When authoring a translation, you must provide a solution that is used to run against the tests and then also published as your solution when the translation is approved.

However, users who fork your translation before approval are able to completely change that solution. But upon approval it will still be published as the original author's solution, under their name and account. While I haven't seen anything malicious going on so far, in strikes me as completely unethical that this is at all possible. The author has no control over what code potentially appears as their solution.

Suggested fix: when a translation is forked, if the solution provided by the original translator is not changed, it is published in their name. If a change is made, it is published under the forking user's name.

This would be good for forking in an existing language as well. The author's solution does not always pass the tests anymore, but a new example solution is still published under the original author's name. If a modified example solution is published, it should be published under the fork author's name.

One complication that just occurred to me is that if a modified solution were to be credited to the forking user, then that would mean on an as-of-yet unapproved translation, the original author of that translation would no longer have a published solution. In effect, it would rob them of a solved kata and they might never know about it.
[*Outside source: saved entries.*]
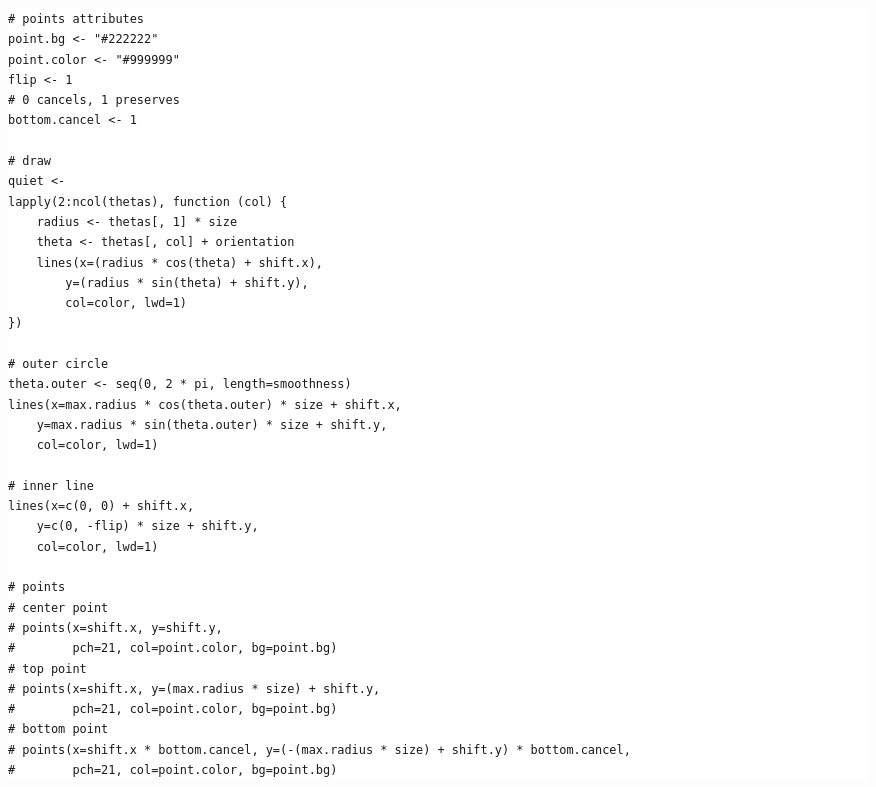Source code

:     # points attributes
    point.bg <- "#222222"
    point.color <- "#999999"
    flip <- 1
    # 0 cancels, 1 preserves
    bottom.cancel <- 1

    # draw 
    quiet <- 
    lapply(2:ncol(thetas), function (col) {
        radius <- thetas[, 1] * size
        theta <- thetas[, col] + orientation
        lines(x=(radius * cos(theta) + shift.x), 
            y=(radius * sin(theta) + shift.y), 
            col=color, lwd=1)
    })

    # outer circle
    theta.outer <- seq(0, 2 * pi, length=smoothness) 
    lines(x=max.radius * cos(theta.outer) * size + shift.x, 
        y=max.radius * sin(theta.outer) * size + shift.y,
        col=color, lwd=1)

    # inner line
    lines(x=c(0, 0) + shift.x, 
        y=c(0, -flip) * size + shift.y,
        col=color, lwd=1)

    # points
    # center point
    # points(x=shift.x, y=shift.y,
    #        pch=21, col=point.color, bg=point.bg)
    # top point
    # points(x=shift.x, y=(max.radius * size) + shift.y,
    #        pch=21, col=point.color, bg=point.bg)
    # bottom point
    # points(x=shift.x * bottom.cancel, y=(-(max.radius * size) + shift.y) * bottom.cancel,
    #        pch=21, col=point.color, bg=point.bg)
What we'd need is effectively a tree of solutions that are all published once the translation is published (if the original solution was modified before approval). Any latest solution of a unique contributor in the tree that passes the approved fork's tests is then submitted as a solution.

One might argue that someone could just fork an unapproved translation, make a tiny trivial change to the solution, and publish for approval, thereby guaranteeing an automatic "solved" status in the kata despite not having actually written their own solution. But I guess this would be a rare case and could be handles like any cheater is handled.

Any solutions that pass the tests can be submitted as a valid solution. Any that do not can be published as invalidated. Invalidated solution still count as solved.

Translations still have to be approved. If it's a fork with a trivial change in the solution, this will be visible to the approver.

If it's a fork with a trivial change in the solution, this will be visible to the approver.

Only if the reviewer bothers to inspect the diff of a fork closely. I can't speak for others, but I often don't bother analysing the example solution beyond the fact that it passes the tests, but I ensure the tests are correct.